Trenton Woodley, a political science major at the University of Tennessee at Martin joined a community cleanup effort at the former Martin Middle School building Monday morning.
As many celebrated Martin Luther King Jr. Day and his impact on today’s American culture, others rolled up their sleeves and volunteered to help with a cleanup project at a place many Martin citizens remember very well and hold close to their hearts.
In 1952, the Weakley County Training School was constructed on North McComb Street in Martin. The school was for African-American students in the county during a dark period of segregation in the South.
In 1966, the school was renamed Martin Junior High School as a result of integration of black and white students in the county.

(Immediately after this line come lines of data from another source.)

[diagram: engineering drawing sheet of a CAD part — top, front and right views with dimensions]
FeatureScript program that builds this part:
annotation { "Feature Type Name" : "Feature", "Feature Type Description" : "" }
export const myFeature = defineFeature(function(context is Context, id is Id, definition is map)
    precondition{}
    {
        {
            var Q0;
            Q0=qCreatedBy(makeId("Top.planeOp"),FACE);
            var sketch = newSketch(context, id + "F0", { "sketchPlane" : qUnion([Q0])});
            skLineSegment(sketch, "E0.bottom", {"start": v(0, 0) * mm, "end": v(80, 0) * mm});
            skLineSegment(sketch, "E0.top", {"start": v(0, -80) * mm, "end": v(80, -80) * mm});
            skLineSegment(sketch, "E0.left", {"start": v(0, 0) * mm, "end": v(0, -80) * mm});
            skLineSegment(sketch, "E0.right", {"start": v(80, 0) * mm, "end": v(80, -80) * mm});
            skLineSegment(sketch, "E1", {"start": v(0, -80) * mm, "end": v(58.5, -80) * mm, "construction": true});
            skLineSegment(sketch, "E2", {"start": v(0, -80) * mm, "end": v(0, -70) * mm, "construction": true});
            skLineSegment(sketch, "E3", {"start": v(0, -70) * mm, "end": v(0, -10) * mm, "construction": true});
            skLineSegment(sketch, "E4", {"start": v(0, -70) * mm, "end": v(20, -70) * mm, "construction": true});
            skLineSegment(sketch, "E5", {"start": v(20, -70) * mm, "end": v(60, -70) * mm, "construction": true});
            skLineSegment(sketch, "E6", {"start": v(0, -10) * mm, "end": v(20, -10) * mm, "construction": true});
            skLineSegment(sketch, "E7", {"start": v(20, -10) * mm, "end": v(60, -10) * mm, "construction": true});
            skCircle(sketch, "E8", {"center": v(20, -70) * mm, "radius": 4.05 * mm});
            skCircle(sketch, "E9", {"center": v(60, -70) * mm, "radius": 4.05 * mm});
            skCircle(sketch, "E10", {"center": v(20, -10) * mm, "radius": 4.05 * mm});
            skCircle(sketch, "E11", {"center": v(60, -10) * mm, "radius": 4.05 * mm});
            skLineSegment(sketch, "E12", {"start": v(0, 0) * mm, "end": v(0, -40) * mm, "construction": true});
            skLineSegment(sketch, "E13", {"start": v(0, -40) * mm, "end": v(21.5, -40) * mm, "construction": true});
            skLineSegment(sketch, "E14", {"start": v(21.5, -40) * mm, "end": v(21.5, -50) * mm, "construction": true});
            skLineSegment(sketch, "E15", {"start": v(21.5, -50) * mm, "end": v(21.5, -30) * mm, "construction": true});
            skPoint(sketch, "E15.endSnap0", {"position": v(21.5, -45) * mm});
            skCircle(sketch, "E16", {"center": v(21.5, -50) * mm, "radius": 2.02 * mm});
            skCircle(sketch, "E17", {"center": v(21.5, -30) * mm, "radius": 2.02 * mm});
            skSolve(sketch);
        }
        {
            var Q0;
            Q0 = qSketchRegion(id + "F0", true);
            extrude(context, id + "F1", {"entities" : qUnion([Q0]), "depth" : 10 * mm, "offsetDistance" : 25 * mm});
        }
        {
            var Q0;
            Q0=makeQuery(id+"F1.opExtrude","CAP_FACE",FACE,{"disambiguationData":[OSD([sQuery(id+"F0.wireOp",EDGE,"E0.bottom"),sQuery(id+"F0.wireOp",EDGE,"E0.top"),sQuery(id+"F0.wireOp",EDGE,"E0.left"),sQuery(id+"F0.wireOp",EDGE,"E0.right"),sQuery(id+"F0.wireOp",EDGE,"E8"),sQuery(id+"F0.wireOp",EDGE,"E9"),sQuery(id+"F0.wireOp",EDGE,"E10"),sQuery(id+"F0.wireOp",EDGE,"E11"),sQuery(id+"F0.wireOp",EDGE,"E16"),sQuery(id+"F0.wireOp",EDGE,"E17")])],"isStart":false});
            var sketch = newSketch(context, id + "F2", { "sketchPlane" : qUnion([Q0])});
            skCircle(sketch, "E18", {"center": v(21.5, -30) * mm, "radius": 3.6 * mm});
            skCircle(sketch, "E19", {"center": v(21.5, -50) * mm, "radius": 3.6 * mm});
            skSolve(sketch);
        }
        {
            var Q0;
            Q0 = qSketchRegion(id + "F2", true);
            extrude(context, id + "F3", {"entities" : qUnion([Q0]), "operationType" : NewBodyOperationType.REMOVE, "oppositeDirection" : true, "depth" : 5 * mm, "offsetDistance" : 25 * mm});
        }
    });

MJH remained in that location until the fall of 1997, when it moved into the former Westview High School.
After MJH’s departure, according to tax records, Marvin Alexander purchased the property at an auction from Weakley County in December of 1997. Daystar Ministries, which ran Unity Christian School, a Christian-affiliated, private co-ed school, purchased the building in November 1999. The City of Martin purchased the building from Daystar Ministries last year.
Two men in particular share a vision of this building becoming a focal point for the Martin community in the future. Brian Harris, executive director at Martin Housing Authority, and Robert Nunley, director of the after-school program at Martin Housing Authority, are enthusiastic about the potential the old schoolhouse has and the many ways it can be utilized by local residents.
On Monday, Harris, Nunley and a group of volunteers from the University of Tennessee at Martin gathered to help with some of the cleanup that has been going on for over a year now.
“The City of Martin bought this building and now we are in the process of working with them to restore the building, along with the university so this becomes a community place, an arts and culture center, a recreation center, a senior center, and this could be a rallying point for the community at large. We don’t need this building to be torn down; we don’t have much left in the community that preserves our (Martin) history and memories people have of this space and I think that it is critical and symbolic that we try to keep it,” Nunley said.
The city is already using the old football field for its junior football league. There is still much work to be done to complete the renovations to be able to utilize the inside of the building.
The roof leaks in many spots and mold has grown on some of the walls as a result, in addition to the damage caused by water. Birds have gotten into the building over time and have made a mess on the gym floor.
The old sixth-grade hallway and cafeteria are currently closed off because of water damage.
“The city has already approved to come in and just patch the roofing until we can have a more permanent solution. We got a bid to replace a good part of the roofing and that’s going to be about $200,000. Now that was back in the summer, so, obviously, the longer we wait, the more expensive it’s going to be,” Harris said.
“As Robert and I began to talk about a vision for doing bigger and better things with our after-school program, it seemed the one thing we lacked was space and a facility to do those kinds of things.
“Luckily for us the City of Martin purchased it, and that was because of an outcry from the citizens saying we need to preserve this building, and so we partnered with the city. This is something that our community needs, so we are going to do everything we can to accomplish that,” Harris added.
Time and money are resources desperately needed to help complete the project. Harris added that the gym inside the school is the “gem” of the entire building right now. Another project inside the school is to work on the restrooms so they function properly again.
Final decisions have not been made yet over the future use of the building, but ideas for the facility seem very exciting right now. The
Crossroads Teen Center is an organization that needs the space for its after-school program.
Other ideas were mentioned such as a possible museum as a home to preserve the history of the City of Martin. The possibilities are endless, but, at this time, the resources are not.
A fund has been established to allow interested citizens to contribute financially towards the cause.
“People can make a deposit in the ‘Old Martin Middle School Fund’ at First State Bank in Martin to show their support for this community wide effort” Harris said
“We will also be posting workday opportunities on our website – martinhousing.org – where the community can get involved in the cleanup process.”
“This project is not a Martin Housing Authority or City of Martin project. If it’s going to be successful, it’s going to be a true community effort, where we all get involved and invest our time and other resources to make the dream a reality.”